Model-Based Explanation For Human-in-the-Loop Security - October 2018
PI(s), Co-PI(s), Researchers: David Garlan, Bradley Schmerl (CMU)
HARD PROBLEM(S) ADDRESSED
Human Behavior
Metrics
Resilient Architectures
PUBLICATIONS
None.
PUBLIC ACCOMPLISHMENT HIGHLIGHTS
Worked on using inverse reinforcement learning (IRL) to learn strategies in an online game. Wrote the game interface to log all states of the game and the action decisions that the player made. Also developed the parsers and feature extractors to pull out the interesting information from the state and make it feasible to use IRL to learn the action policies. We were then able to use, test, and analyze a Python IRL algorithm to demonstrate that it could indeed learn different strategies for different players. We then implemented several explanation algorithms on top of the policies/strategies to be able to summarize the differences in strategies automatically. This work was submitted double blind to a conference.

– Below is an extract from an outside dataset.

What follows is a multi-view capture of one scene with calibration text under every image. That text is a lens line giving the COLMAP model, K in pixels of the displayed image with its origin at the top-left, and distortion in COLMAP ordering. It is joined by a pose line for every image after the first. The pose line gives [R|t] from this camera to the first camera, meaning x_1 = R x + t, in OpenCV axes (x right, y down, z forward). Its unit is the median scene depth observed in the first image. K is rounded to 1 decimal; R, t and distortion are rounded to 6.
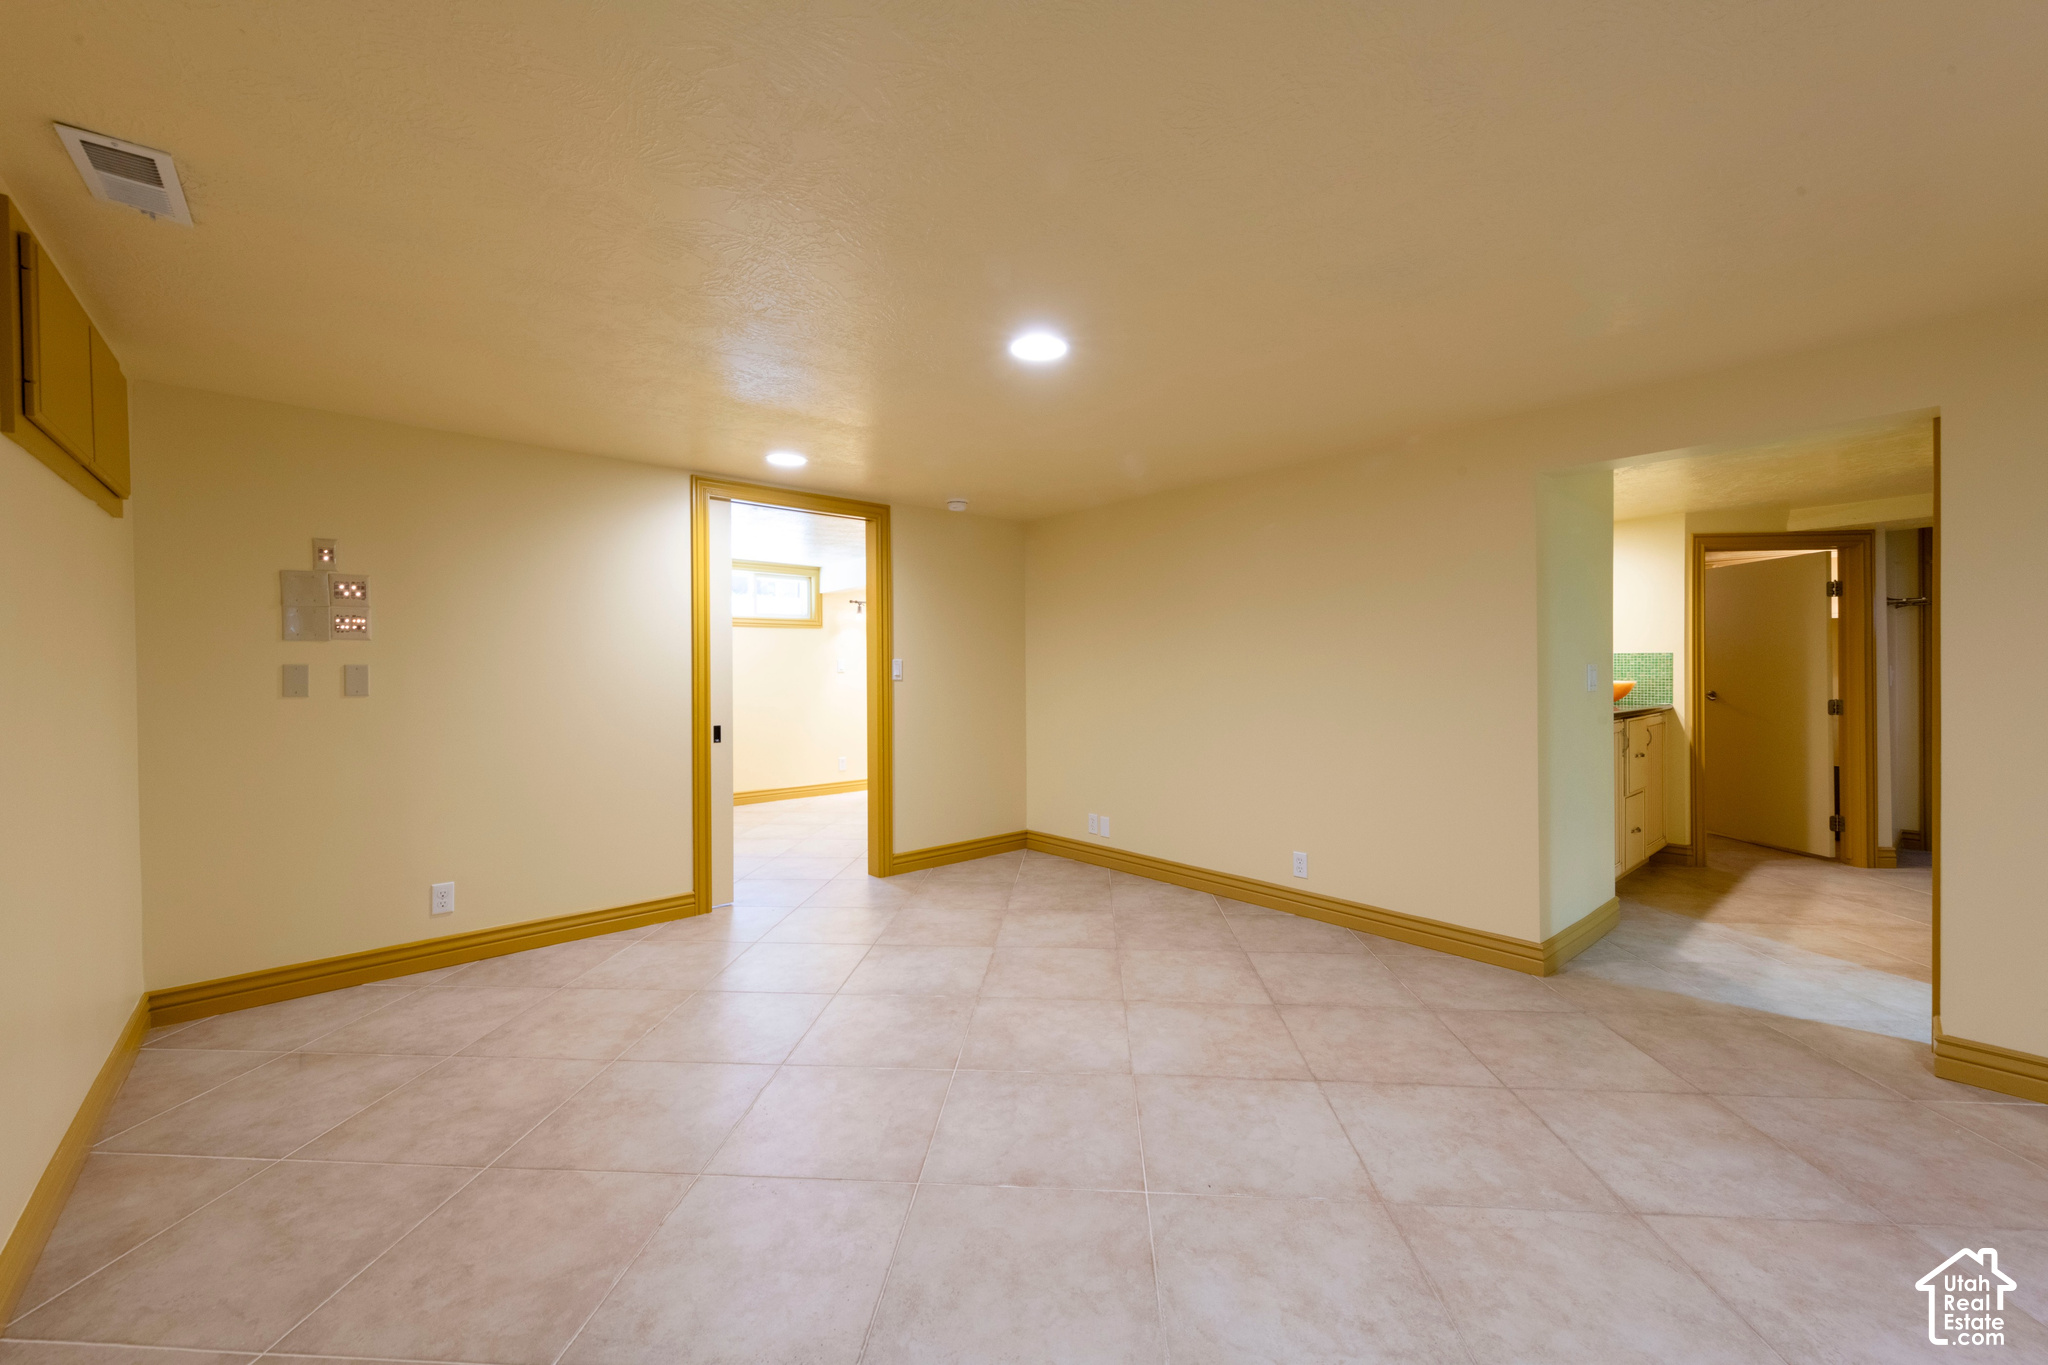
lens RADIAL K [[795.1, 0, 1016.8], [0, 795.1, 675.5], [0, 0, 1]] dist [0.000186, -0.000258]
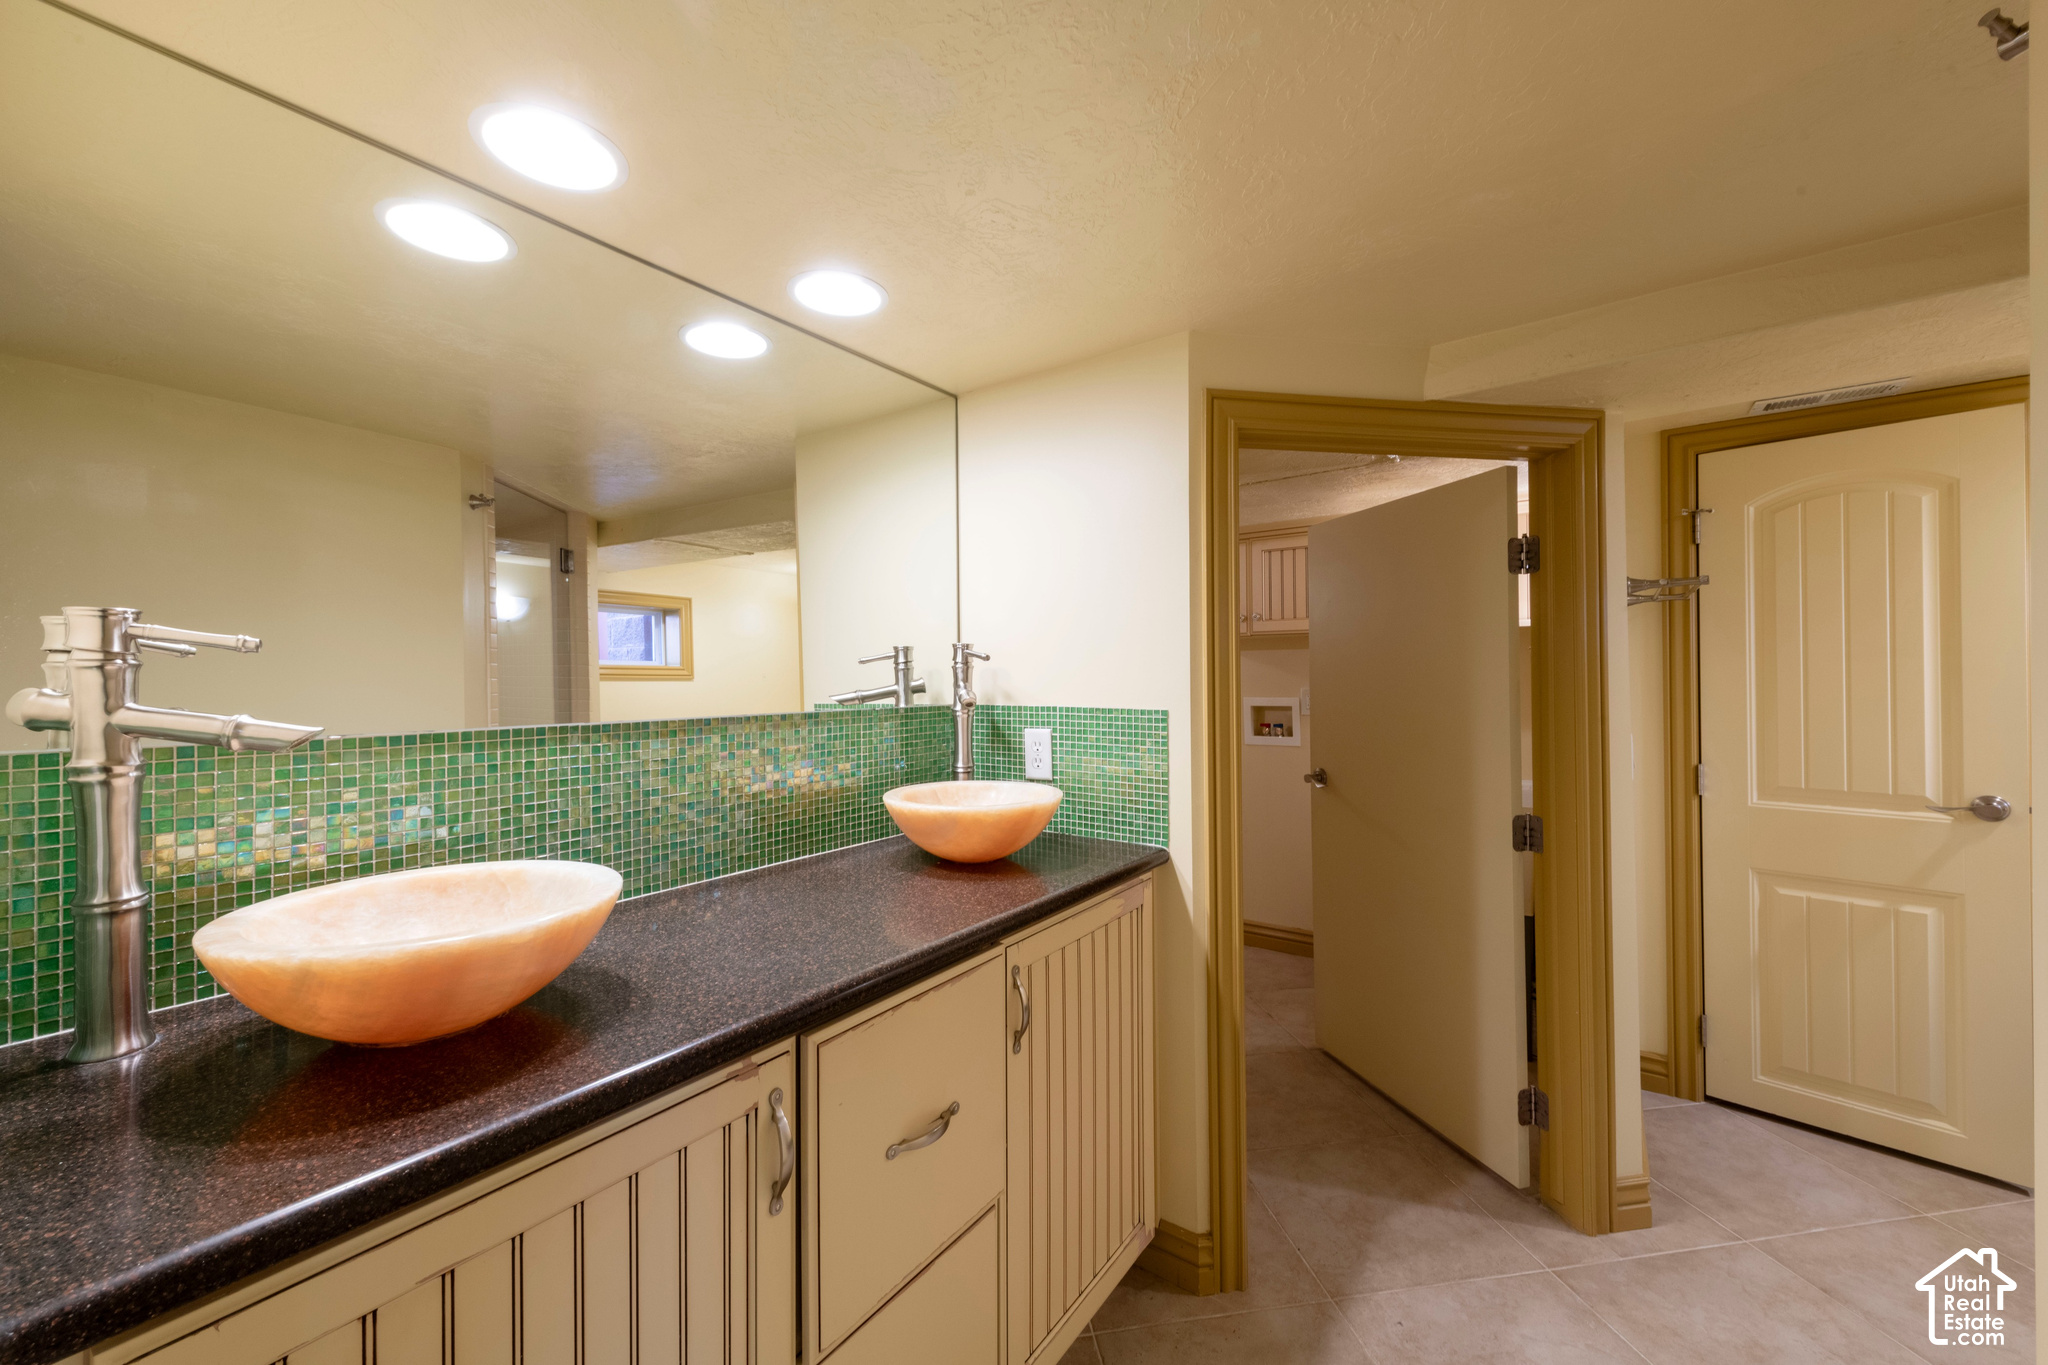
lens RADIAL K [[795.1, 0, 1024.8], [0, 795.1, 675.1], [0, 0, 1]] dist [0.000186, -0.000258]
pose [[0.971225, 0.001297, 0.238159, 0.666882], [0.000987, 0.999955, -0.009472, -0.040571], [-0.238161, 0.009435, 0.971180, 0.649810]]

Advanced persistent threats (APTs) are a particularly troubling threat to software systems. The adversarial nature of the security domain, and APTs in particular, poses unresolved challenges to the design of self-adaptive systems, such as defending against multiple types of attackers with different
goals and capabilities. In this interaction, the observability of each side is an important and under-investigated issue in the self-* domain. We proposed a model of APT defense that elevates observability as a first-class concern. We evaluate this model by showing how an informed approach that uses observability improves the defender's utility compared to a uniform random strategy, as well as demonstrated how the approach can enable robust planning through sensitivity analysis, can inform observability related architectural design decisions, and can scale to realistically long time horizons.
COMMUNITY ENGAGEMENTS (If applicable)
EDUCATIONAL ADVANCES (If applicable)
Work in this past three months included projects carried out by three female undergraduates.